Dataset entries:
------------------------------------------------------------------------

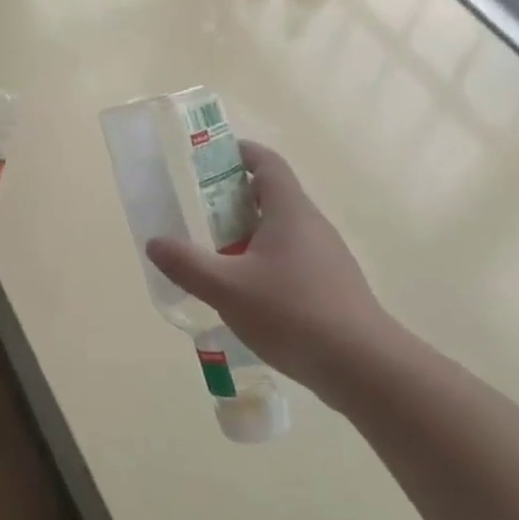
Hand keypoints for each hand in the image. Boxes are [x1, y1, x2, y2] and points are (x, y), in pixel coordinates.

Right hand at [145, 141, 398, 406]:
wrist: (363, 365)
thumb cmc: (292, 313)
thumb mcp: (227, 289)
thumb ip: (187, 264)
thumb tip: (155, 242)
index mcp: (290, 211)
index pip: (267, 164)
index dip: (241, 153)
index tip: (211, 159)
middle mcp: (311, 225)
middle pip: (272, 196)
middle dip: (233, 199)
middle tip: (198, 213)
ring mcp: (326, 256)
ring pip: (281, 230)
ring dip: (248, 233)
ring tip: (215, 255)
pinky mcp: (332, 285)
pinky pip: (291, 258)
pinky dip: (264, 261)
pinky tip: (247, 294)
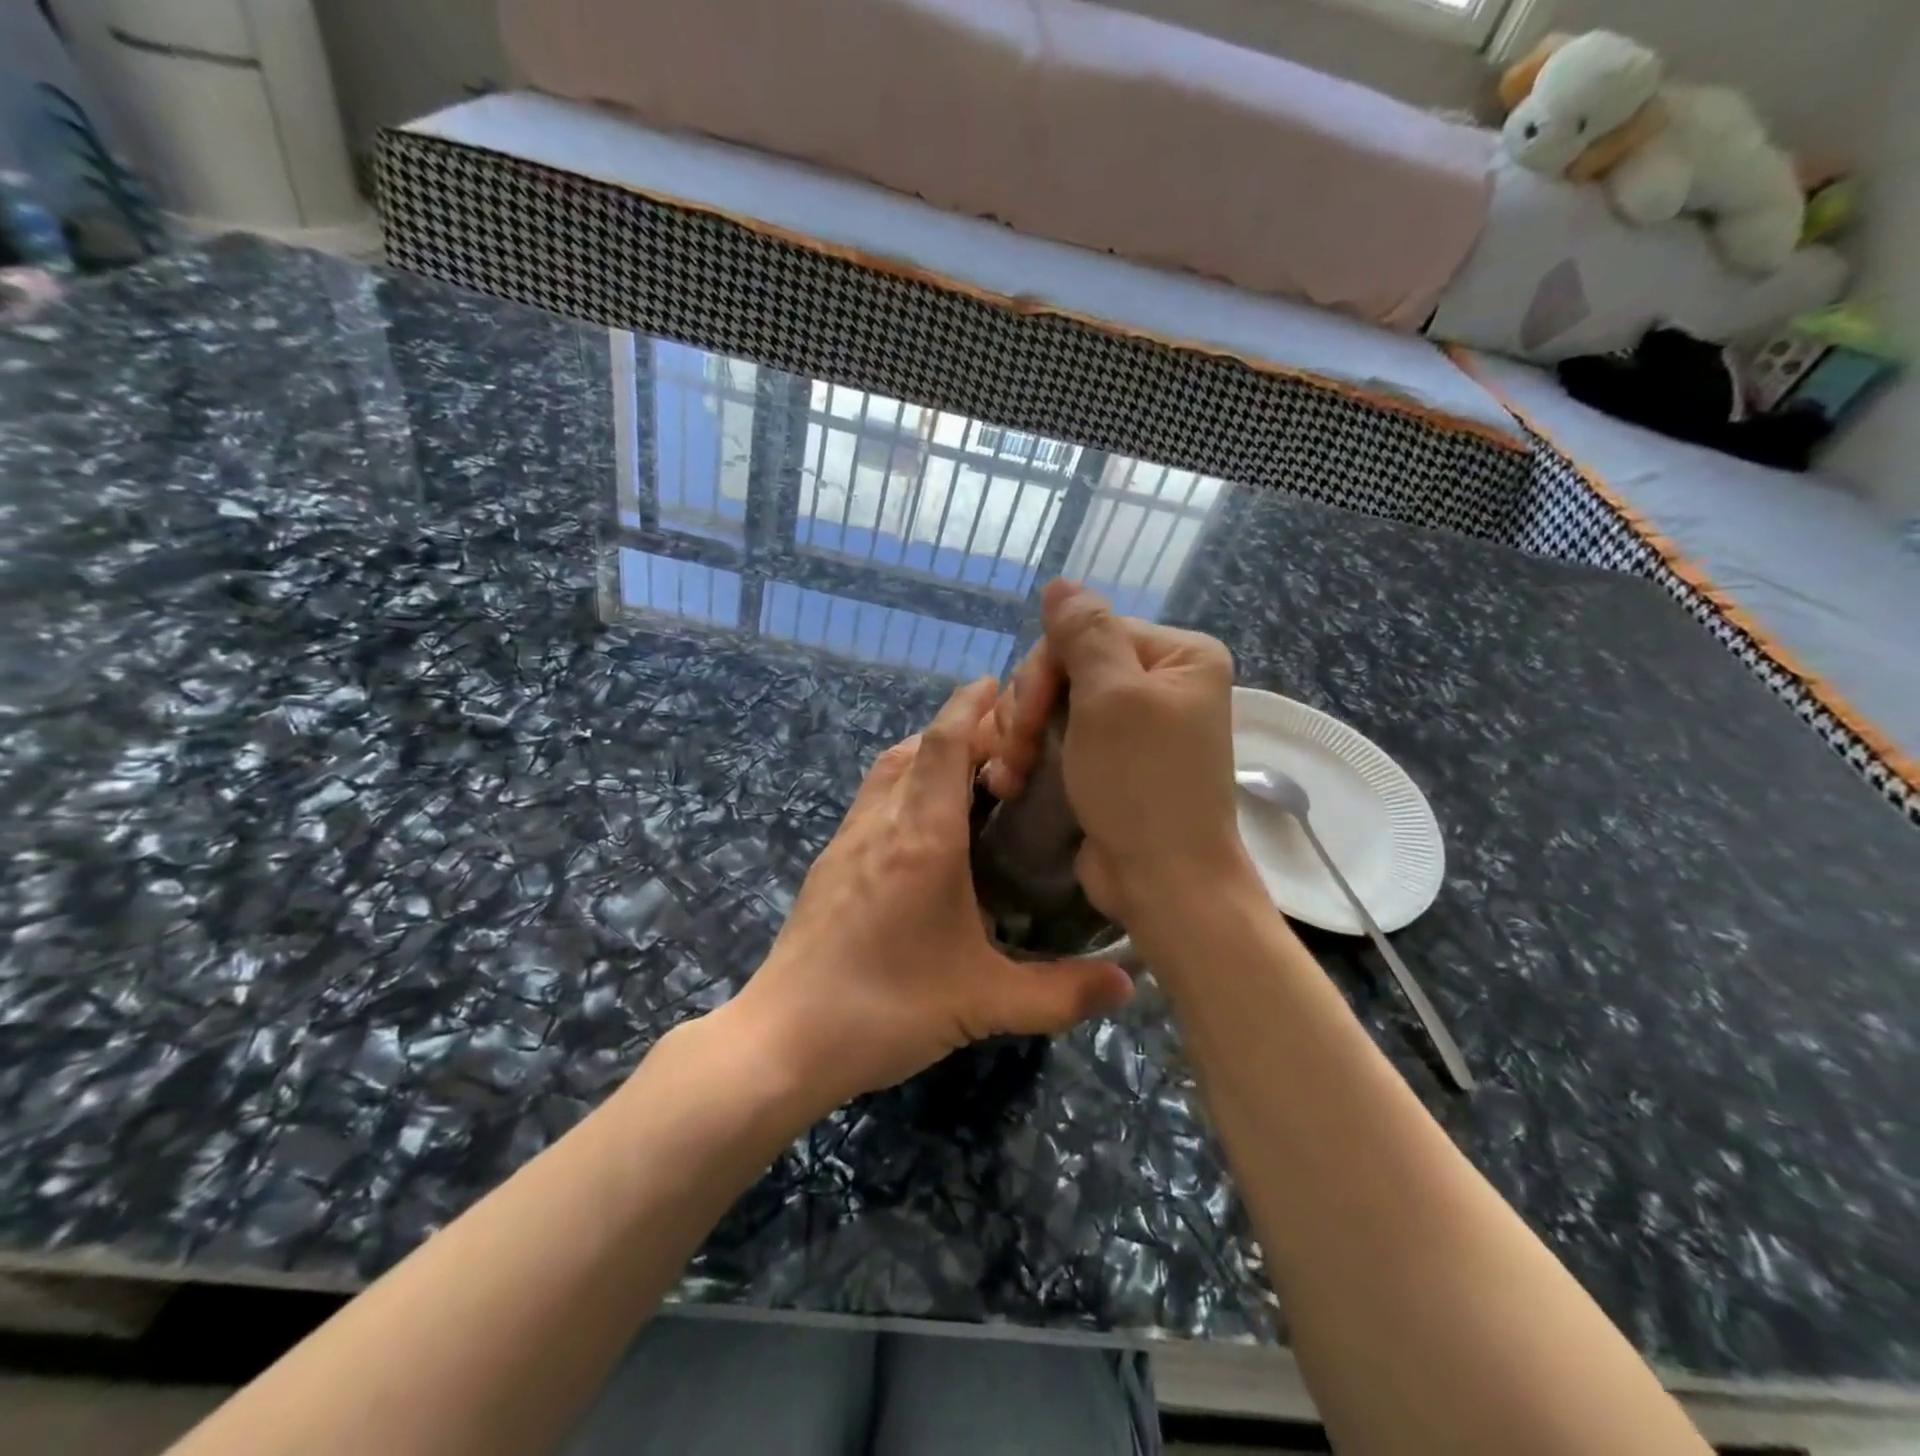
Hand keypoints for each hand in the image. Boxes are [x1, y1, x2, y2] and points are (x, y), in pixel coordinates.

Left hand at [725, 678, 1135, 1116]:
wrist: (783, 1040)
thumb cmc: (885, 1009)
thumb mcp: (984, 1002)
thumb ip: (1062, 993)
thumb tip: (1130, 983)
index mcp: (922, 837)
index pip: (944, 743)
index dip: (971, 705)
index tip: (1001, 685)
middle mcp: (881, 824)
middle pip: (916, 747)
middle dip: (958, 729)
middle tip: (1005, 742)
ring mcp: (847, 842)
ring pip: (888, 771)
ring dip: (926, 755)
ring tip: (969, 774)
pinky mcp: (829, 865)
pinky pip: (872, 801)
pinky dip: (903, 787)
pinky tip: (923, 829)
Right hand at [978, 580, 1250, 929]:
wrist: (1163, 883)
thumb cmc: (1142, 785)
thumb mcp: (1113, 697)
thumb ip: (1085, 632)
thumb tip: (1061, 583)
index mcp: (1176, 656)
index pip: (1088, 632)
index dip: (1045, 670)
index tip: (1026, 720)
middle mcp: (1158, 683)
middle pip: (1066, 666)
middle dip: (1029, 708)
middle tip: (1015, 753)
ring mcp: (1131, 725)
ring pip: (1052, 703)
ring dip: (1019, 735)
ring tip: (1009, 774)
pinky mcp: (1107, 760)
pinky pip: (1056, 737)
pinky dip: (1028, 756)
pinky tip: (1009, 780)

------------------------------------------------------------------------

**What is being asked:** The records above should be returned exactly, with only their pictures held back.

**The answer:**
Hand keypoints for each hand in the image. Boxes are [x1, y1, x2, y2] and points are (x, y), in pixel coordinates.

Right hand at [145, 141, 398, 406]:
wrist: (363, 365)
thumb cmc: (292, 313)
thumb mcp: (227, 289)
thumb ip: (187, 264)
thumb tip: (155, 242)
index mcp: (290, 211)
index pip: (267, 164)
index dip: (241, 153)
index tip: (211, 159)
middle mcp: (311, 225)
middle pip: (272, 196)
middle dip: (233, 199)
middle tip: (198, 213)
ring mcp: (326, 256)
ring pip: (281, 230)
ring dip: (248, 233)
ring tip: (215, 255)
pinky mcp: (332, 285)
pinky pip: (291, 258)
pinky dip: (264, 261)
pinky tip: (247, 294)
Hand keypoints for each hand in the image. Boxes are [x1, y1, x2, y2] and points are (x, y), in pixel coordinates.

Left hand at [725, 678, 1135, 1116]:
wrist: (783, 1040)
thumb cmc: (885, 1009)
thumb mcp: (984, 1002)
thumb ip: (1062, 993)
thumb tip: (1130, 983)
index mcp: (922, 837)
index pip: (944, 743)
index dip: (971, 705)
index tip: (1001, 685)
middle mcp: (881, 824)
middle pip: (916, 747)
middle dip: (958, 729)
middle tip: (1005, 742)
ring mcp: (847, 842)
ring pip: (888, 771)
ring dip: (926, 755)
ring tip: (969, 774)
pinky mcp: (829, 865)
pinky pip: (872, 801)
pinky dip: (903, 787)
pinky tip: (923, 829)
Right hand at [978, 580, 1250, 929]:
wrist: (1163, 883)
thumb cmc: (1142, 785)
thumb mcp: (1113, 697)
thumb ip: (1085, 632)
thumb tip: (1061, 583)
index mcp: (1176, 656)
index pip: (1088, 632)
index dip: (1045, 670)
index tip: (1026, 720)
middle mcp: (1158, 683)
middle pip: (1066, 666)
middle dip: (1029, 708)
middle tip: (1015, 753)
ring mcp: (1131, 725)
ring pip: (1052, 703)
ring dip: (1019, 735)
ring tip: (1009, 774)
pinky mcp: (1107, 760)
pinky pip: (1056, 737)
pinky dip: (1028, 756)
pinky tip: (1009, 780)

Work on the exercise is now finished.